===== SOURCE DATA =====

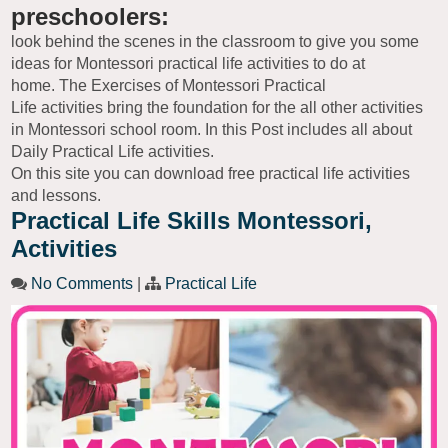
preschoolers:
look behind the scenes in the classroom to give you some
ideas for Montessori practical life activities to do at
home. The Exercises of Montessori Practical
Life activities bring the foundation for the all other activities
in Montessori school room. In this Post includes all about
Daily Practical Life activities.
On this site you can download free practical life activities
and lessons.
Practical Life Skills Montessori,
Activities
No Comments
|
Practical Life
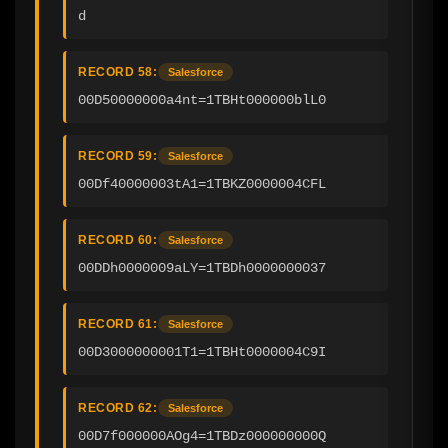
d
RECORD 58:
Salesforce
00D50000000a4nt=1TBHt000000blL0
RECORD 59:
Salesforce
00Df40000003tA1=1TBKZ0000004CFL
RECORD 60:
Salesforce
00DDh0000009aLY=1TBDh0000000037
RECORD 61:
Salesforce
00D3000000001T1=1TBHt0000004C9I
RECORD 62:
Salesforce
00D7f000000AOg4=1TBDz000000000Q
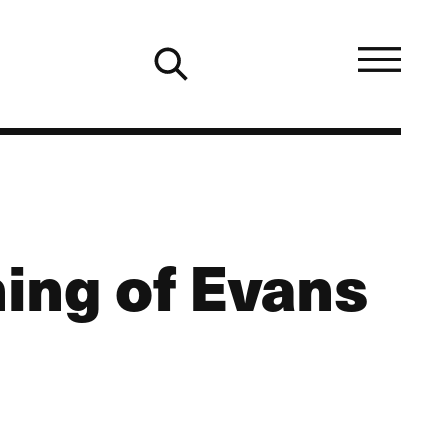
ing of Evans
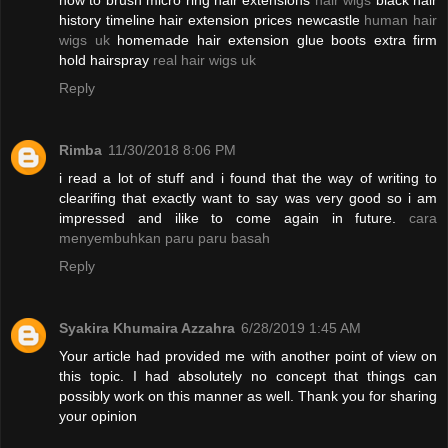
how to brush micro ring hair extensions
hair wigs
black hair
history timeline hair extension prices newcastle
human hair
wigs uk
homemade hair extension glue boots extra firm
hold hairspray
real hair wigs uk
Reply
Rimba
11/30/2018 8:06 PM
i read a lot of stuff and i found that the way of writing to
clearifing that exactly want to say was very good so i am
impressed and ilike to come again in future.
cara
menyembuhkan paru paru basah
Reply
Syakira Khumaira Azzahra
6/28/2019 1:45 AM
Your article had provided me with another point of view on
this topic. I had absolutely no concept that things can
possibly work on this manner as well. Thank you for sharing
your opinion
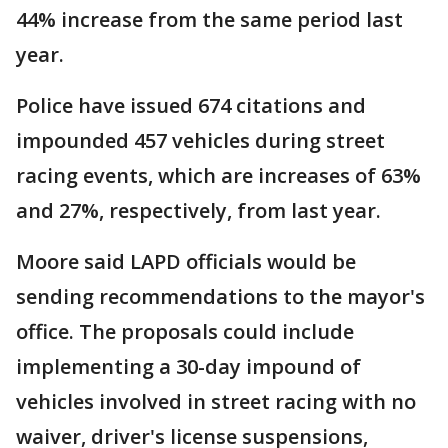
44% increase from the same period last
year.
Police have issued 674 citations and
impounded 457 vehicles during street
racing events, which are increases of 63%
and 27%, respectively, from last year.
Moore said LAPD officials would be
sending recommendations to the mayor's
office. The proposals could include
implementing a 30-day impound of
vehicles involved in street racing with no
waiver, driver's license suspensions,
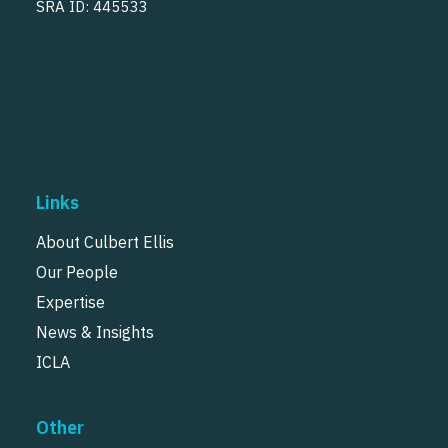
SRA ID: 445533
Links
About Culbert Ellis
Our People
Expertise
News & Insights
ICLA
Other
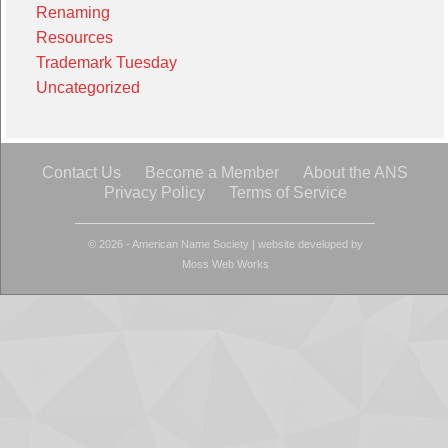
Renaming
Resources
Trademark Tuesday
Uncategorized
Contact Us
Become a Member
About the ANS
Privacy Policy
Terms of Service
© 2026 - American Name Society
|
website developed by
Moss Web Works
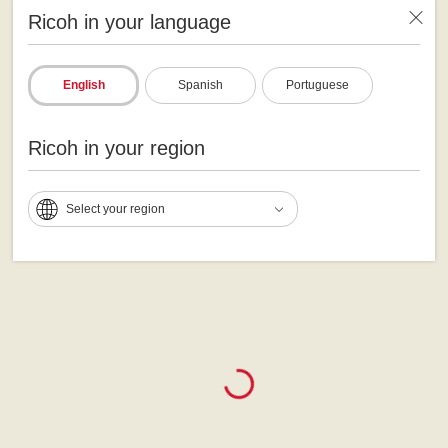
Ricoh in your language
English
Spanish
Portuguese
Ricoh in your region
Select your region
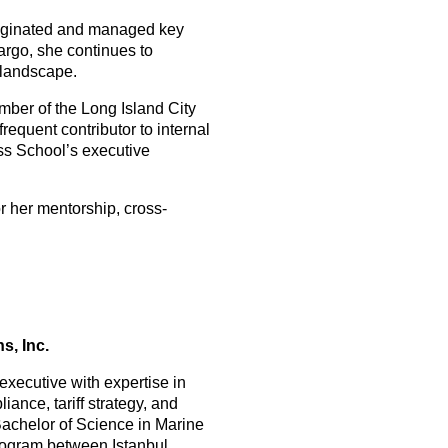
originated and managed key
Fargo, she continues to
 landscape.
ember of the Long Island City
requent contributor to internal
ss School’s executive
r her mentorship, cross-
s, Inc.
 executive with expertise in
iance, tariff strategy, and
chelor of Science in Marine
rogram between Istanbul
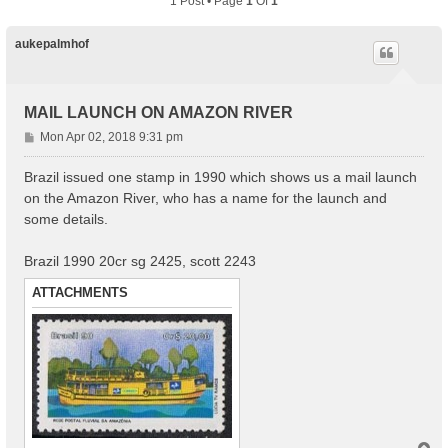
1 Post • Page
1
Of
1
aukepalmhof
MAIL LAUNCH ON AMAZON RIVER
P
Mon Apr 02, 2018 9:31 pm
o
s
Brazil issued one stamp in 1990 which shows us a mail launch
t
on the Amazon River, who has a name for the launch and
some details.
Brazil 1990 20cr sg 2425, scott 2243
ATTACHMENTS
T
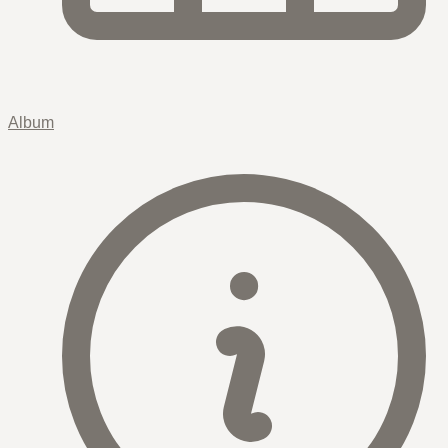
Album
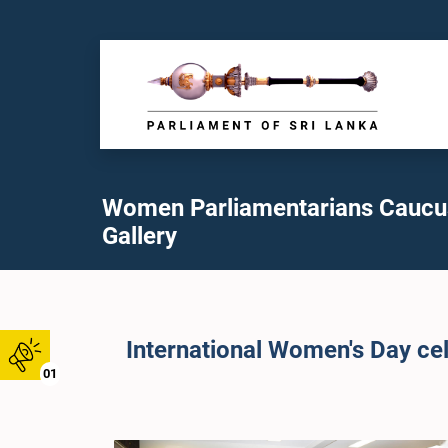
Women Parliamentarians Caucu
Gallery
International Women's Day cel
01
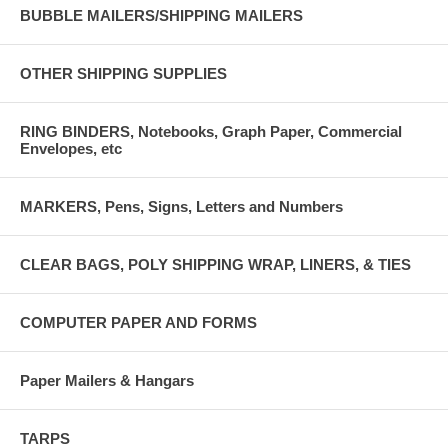
BUBBLE MAILERS/SHIPPING MAILERS
OTHER SHIPPING SUPPLIES
RING BINDERS, Notebooks, Graph Paper, Commercial
Envelopes, etc
MARKERS, Pens, Signs, Letters and Numbers
CLEAR BAGS, POLY SHIPPING WRAP, LINERS, & TIES
COMPUTER PAPER AND FORMS
Paper Mailers & Hangars
TARPS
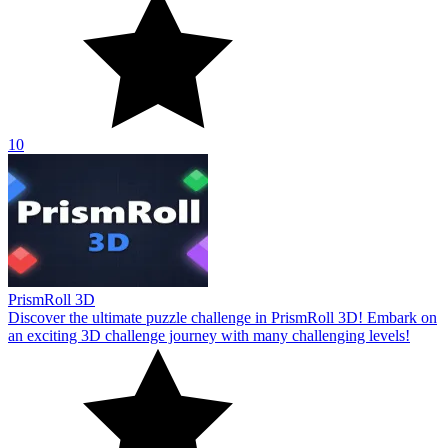
10
PrismRoll 3D
Discover the ultimate puzzle challenge in PrismRoll 3D! Embark on
an exciting 3D challenge journey with many challenging levels!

=====

• [WORK INSTRUCTION] Output each record verbatim, but skip anything that is a picture.

• [TASK RESPONSE]
preschoolers:
look behind the scenes in the classroom to give you some
ideas for Montessori practical life activities to do at
home. The Exercises of Montessori Practical
Life activities bring the foundation for the all other activities
in Montessori school room. In this Post includes all about
Daily Practical Life activities.
On this site you can download free practical life activities
and lessons.
Practical Life Skills Montessori,
Activities
No Comments
|
Practical Life
d
RECORD 58:
Salesforce
00D50000000a4nt=1TBHt000000blL0
RECORD 59:
Salesforce
00Df40000003tA1=1TBKZ0000004CFL
RECORD 60:
Salesforce
00DDh0000009aLY=1TBDh0000000037
RECORD 61:
Salesforce
00D3000000001T1=1TBHt0000004C9I
RECORD 62:
Salesforce
00D7f000000AOg4=1TBDz000000000Q
ing of Evans
how to brush micro ring hair extensions
hair wigs
black hair
history timeline hair extension prices newcastle
human hair
wigs uk
homemade hair extension glue boots extra firm
hold hairspray
real hair wigs uk
Reply
Rimba
11/30/2018 8:06 PM
i read a lot of stuff and i found that the way of writing to
clearifing that exactly want to say was very good so i am
impressed and ilike to come again in future.
cara
menyembuhkan paru paru basah
Reply
Syakira Khumaira Azzahra
6/28/2019 1:45 AM
Your article had provided me with another point of view on
this topic. I had absolutely no concept that things can
possibly work on this manner as well. Thank you for sharing
your opinion
44% increase from the same period last
year.
Police have issued 674 citations and
impounded 457 vehicles during street
racing events, which are increases of 63%
and 27%, respectively, from last year.
Moore said LAPD officials would be
sending recommendations to the mayor's
office. The proposals could include
implementing a 30-day impound of
vehicles involved in street racing with no
waiver, driver's license suspensions,
SRA ID: 445533
Links
About Culbert Ellis
Our People
Expertise
News & Insights
ICLA
Other
Renaming
Resources
Trademark Tuesday
Uncategorized
Contact Us
Become a Member
About the ANS
Privacy Policy
Terms of Service
© 2026 - American Name Society
|
website developed by
Moss Web Works
Ricoh in your language
English
Spanish
Portuguese
Ricoh in your region
Select your region
originated and managed key
Fargo, she continues to
 landscape.
ember of the Long Island City
requent contributor to internal
ss School’s executive
r her mentorship, cross-
s, Inc.
 executive with expertise in
iance, tariff strategy, and
chelor of Science in Marine
rogram between Istanbul
1 Post • Page
1
Of
1
aukepalmhof
MAIL LAUNCH ON AMAZON RIVER
P
Mon Apr 02, 2018 9:31 pm
o
s
Brazil issued one stamp in 1990 which shows us a mail launch
t
on the Amazon River, who has a name for the launch and
some details.
Brazil 1990 20cr sg 2425, scott 2243
ATTACHMENTS
T
Album
Women Parliamentarians Caucu
Gallery
International Women's Day cel
01
BUBBLE MAILERS/SHIPPING MAILERS
OTHER SHIPPING SUPPLIES
RING BINDERS, Notebooks, Graph Paper, Commercial
Envelopes, etc
MARKERS, Pens, Signs, Letters and Numbers
CLEAR BAGS, POLY SHIPPING WRAP, LINERS, & TIES
COMPUTER PAPER AND FORMS
Paper Mailers & Hangars
TARPS
10
PrismRoll 3D
Discover the ultimate puzzle challenge in PrismRoll 3D! Embark on
an exciting 3D challenge journey with many challenging levels!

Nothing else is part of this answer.